La mayor sorpresa llegó con el nuevo acuerdo de rescate pactado con la Unión Europea el 26/27 de octubre, que le aportó a Grecia un nuevo préstamo de 130.000 millones de euros y una quita del 50% de la deuda en manos de entidades privadas, a cambio de más ahorro. Entonces, y ante el creciente descontento popular, el dirigente heleno anunció la convocatoria de un referendo sobre el acuerdo con Bruselas, algo que pilló desprevenida a la UE y a su propio partido, que vivió una verdadera rebelión interna.

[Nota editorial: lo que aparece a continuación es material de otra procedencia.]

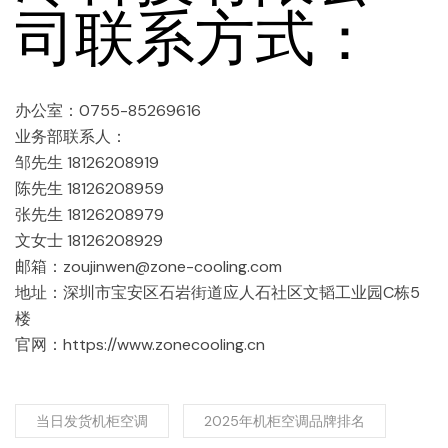
司联系方式：
办公室：0755-85269616
业务部联系人：
邹先生 18126208919
陈先生 18126208959
张先生 18126208979
文女士 18126208929
邮箱：zoujinwen@zone-cooling.com
地址：深圳市宝安区石岩街道应人石社区文韬工业园C栋5
楼
官网：https://www.zonecooling.cn
当日发货机柜空调
2025年机柜空调品牌排名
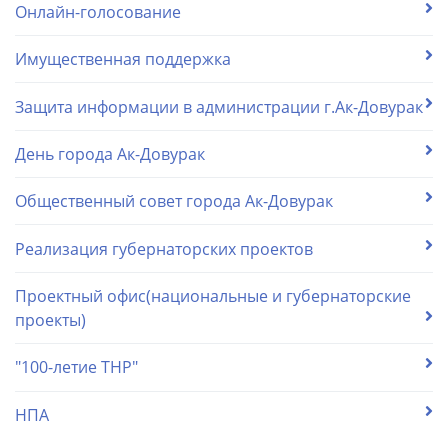
Онлайн-голосование
Имущественная поддержка
Защита информации в администрации г.Ак-Довурак
День города Ак-Довурак
Общественный совет города Ак-Довурак
Реализация губернаторских проектов
Проектный офис(национальные и губернаторские
проекты)
"100-летие ТНР"
НПА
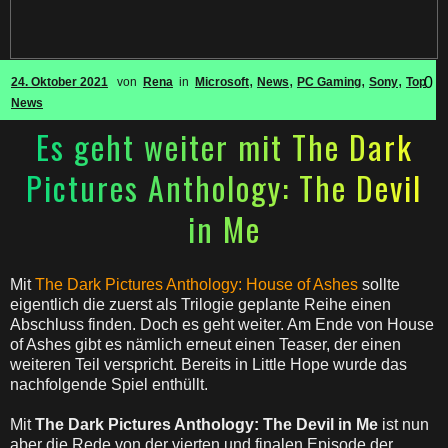
,
,
,
,
0
24. Oktober 2021
von
Rena
in
Microsoft
News
PC Gaming
Sony
Top
News
Es geht weiter mit The Dark
Pictures Anthology: The Devil
in Me
Mit
The Dark Pictures Anthology: House of Ashes
sollte
eigentlich die zuerst als Trilogie geplante Reihe einen
Abschluss finden. Doch es geht weiter. Am Ende von House
of Ashes gibt es nämlich erneut einen Teaser, der einen
weiteren Teil verspricht. Bereits in Little Hope wurde das
nachfolgende Spiel enthüllt.
Mit
The Dark Pictures Anthology: The Devil in Me
ist nun
aber die Rede von der vierten und finalen Episode der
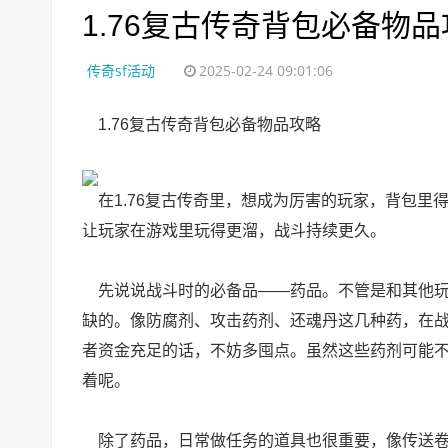
1.76复古传奇背包必备物
传奇sf活动
2025-02-24 09:01:06
1.76复古传奇背包必备物品攻略
在1.76复古传奇里，想成为厉害的玩家，背包里
让玩家在游戏里玩得更溜，战斗持续更久。
先说说战斗时的必备品——药品。不管是和其他玩
缺的。像防腐剂、攻击药剂、还魂丹这几种药，在
者资金充足的话，不妨多囤点。虽然这些药剂可能
着呢。
除了药品，日常做任务的道具也很重要，像传送卷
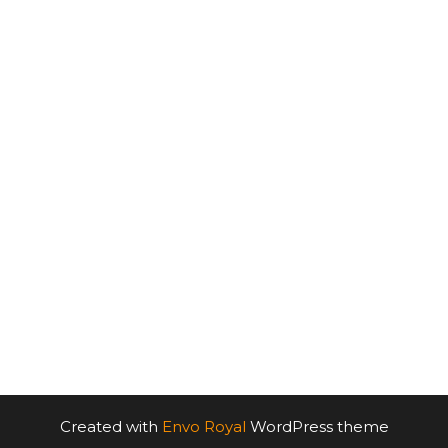
Created with
Envo Royal
WordPress theme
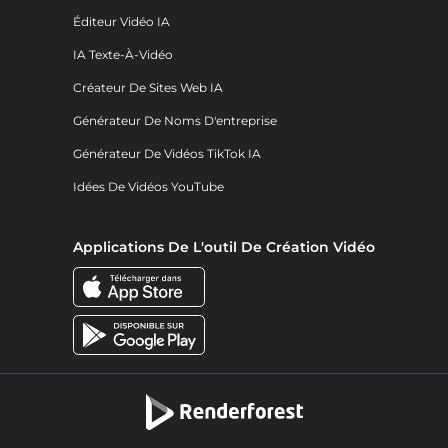
Éditeur Vidéo IA
IA Texte-À-Vidéo
Créateur De Sites Web IA
Générateur De Noms D'entreprise
Générateur De Vidéos TikTok IA
Idées De Vidéos YouTube
Applications De L'outil De Création Vidéo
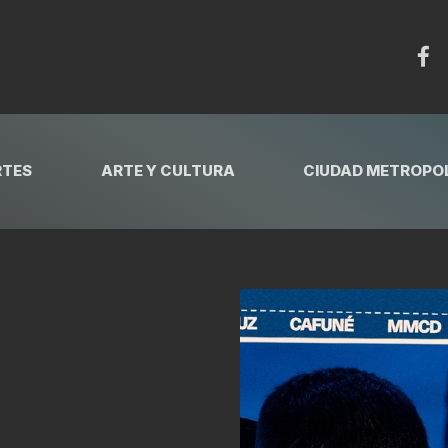
RTES
ARTE Y CULTURA
CIUDAD METROPOL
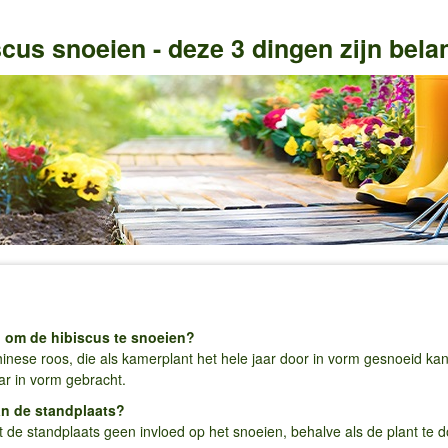
cus snoeien - deze 3 dingen zijn bela
ip om de hibiscus te snoeien?
Chinese roos, die als kamerplant het hele jaar door in vorm gesnoeid k
aar in vorm gebracht.
an de standplaats?
de standplaats geen invloed op het snoeien, behalve als de plant te d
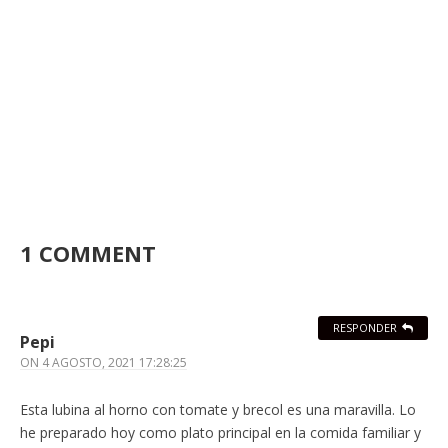
1 COMMENT
RESPONDER
Pepi
ON
4 AGOSTO, 2021 17:28:25
Esta lubina al horno con tomate y brecol es una maravilla. Lo
he preparado hoy como plato principal en la comida familiar y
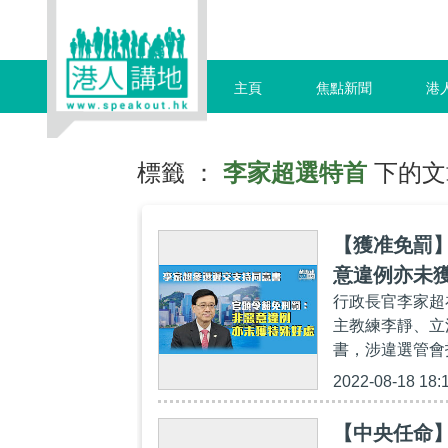
主頁
焦點新聞
港
標籤 ：
李家超選特首
下的文
【獲准免罰
意違例亦未
行政長官李家超
主教練李靜、立
書，涉違選管會
2022-08-18 18:
【中央任命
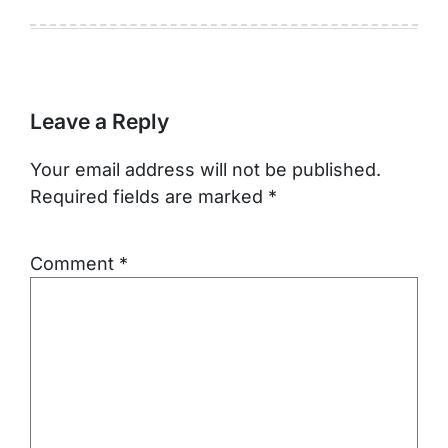
Leave a Reply
Your email address will not be published.
Required fields are marked
*
Comment
*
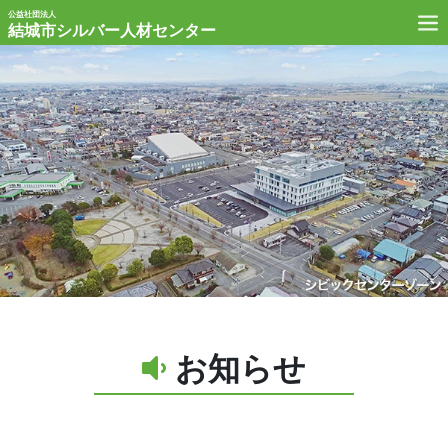
公益社団法人
結城市シルバー人材センター
お知らせ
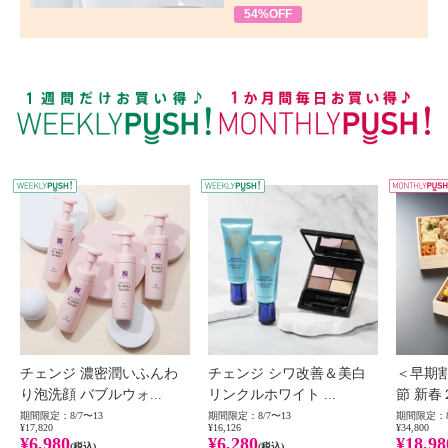
54%OFF
WEEKLY PUSH
W
チェンジ 濃密潤いふんわ
チェンジ シワ改善＆美白
＜早期
り泡洗顔 バブルウォ...
リンクルホワイト ...
節 新春
期間限定：8/7〜13
期間限定：8/7〜13
期間限定：8
¥17,820
¥16,126
¥34,800
¥6,980
¥6,280
¥18,98
(税込)
(税込)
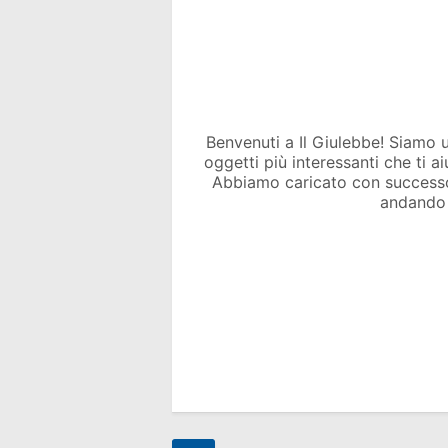
Benvenuti a Il Giulebbe! Siamo un 
oggetti più interessanti che ti a
Abbiamo caricato con success
andando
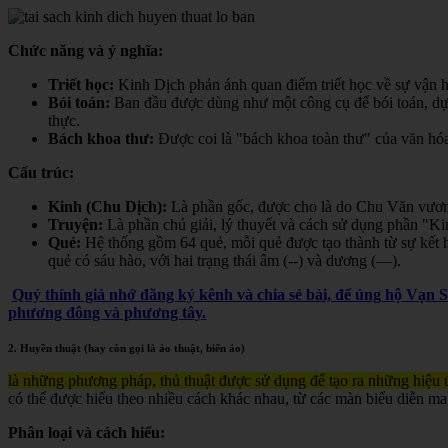
Chức năng và ý nghĩa:
Triết học:
Kinh Dịch phản ánh quan điểm triết học về sự vận hà
Bói toán:
Ban đầu được dùng như một công cụ để bói toán, dự đ
thực.
Bách khoa thư:
Được coi là "bách khoa toàn thư" của văn hóa 
Cấu trúc:
Kinh (Chu Dịch):
Là phần gốc, được cho là do Chu Văn vươn
Truyện:
Là phần chú giải, lý thuyết và cách sử dụng phần "K
Quẻ:
Hệ thống gồm 64 quẻ, mỗi quẻ được tạo thành từ sự kết h
quẻ có sáu hào, với hai trạng thái âm (--) và dương (—).
Quý thính giả nhớ đăng ký kênh và chia sẻ bài, để ủng hộ Vạn 
phương đông và phương tây.
2. Huyền thuật (hay còn gọi là ảo thuật, biến ảo)
là những phương pháp, thủ thuật được sử dụng để tạo ra những hiệu ứ
có thể được hiểu theo nhiều cách khác nhau, từ các màn biểu diễn ma
Phân loại và cách hiểu:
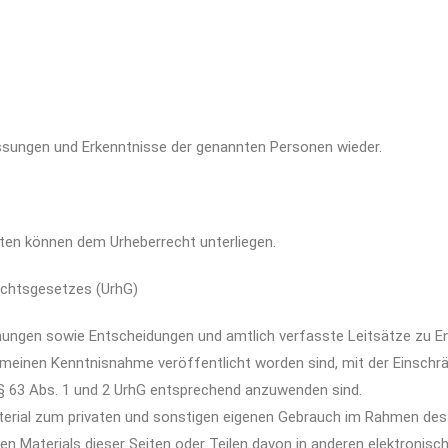
ssungen und Erkenntnisse der genannten Personen wieder.
eiten können dem Urheberrecht unterliegen.
echtsgesetz
es
(UrhG)
ungen sowie Entscheidungen und amtlich verfasste Leitsätze zu E
gemeinen Kenntnisnahme veröffentlicht worden sind, mit der Einsch
 § 63 Abs. 1 und 2 UrhG entsprechend anzuwenden sind.
aterial zum privaten und sonstigen eigenen Gebrauch im Rahmen des
en Materials dieser Seiten oder Teilen davon in anderen elektronisc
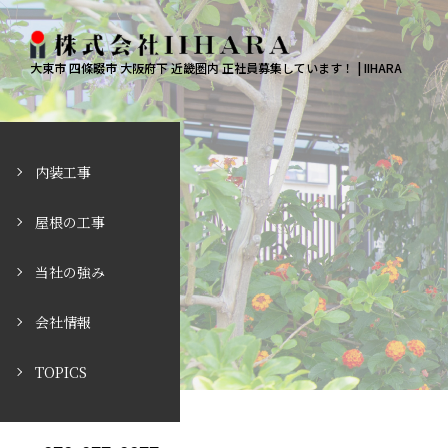
大東市 四條畷市 大阪府下 近畿圏内 正社員募集しています！ | IIHARA
内装工事
屋根の工事
当社の強み
会社情報
TOPICS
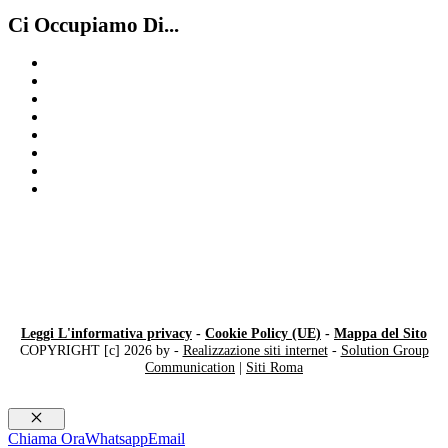
Ci Occupiamo Di...
Compro Omega
Compro Rolex secondo polso Saronno
Compro Rolex Varese
Compro Breitling
Compro Rolex secondo polso Legnano
Compro orologi d’epoca Milano
Compro Rolex Milano
Rolex Datejust
Leggi L'informativa privacy
-
Cookie Policy (UE)
-
Mappa del Sito
COPYRIGHT [c] 2026 by -
Realizzazione siti internet
-
Solution Group
Communication
|
Siti Roma
Chiudi
Chiama Ora
Whatsapp
Email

Finalmente, pudieron las presiones de los socios europeos -a quienes Papandreu llegó a asegurar que podía ser víctima de un golpe de Estado -y la consulta fue cancelada.

Pero su destino estaba sellado y presentó la dimisión tras llegar a un acuerdo con la conservadora Nueva Democracia y el ultraderechista LAOS para formar un gobierno de unidad, dirigido por el ex vicepresidente del Banco Central Europeo Lukás Papadimos. El nuevo ejecutivo se planteó como un gobierno de transición con el objetivo de ratificar las medidas exigidas por la UE, como demostró con su draconiano presupuesto para el año 2012. Según las encuestas, el 80% de los griegos consideran positiva la dimisión de Papandreu, y el 70% apoya un gobierno de unidad.

Textos escritos para El Periódico de Catalunya y la Agencia EFE en octubre de 2009, noviembre de 2011 y diciembre de 2011.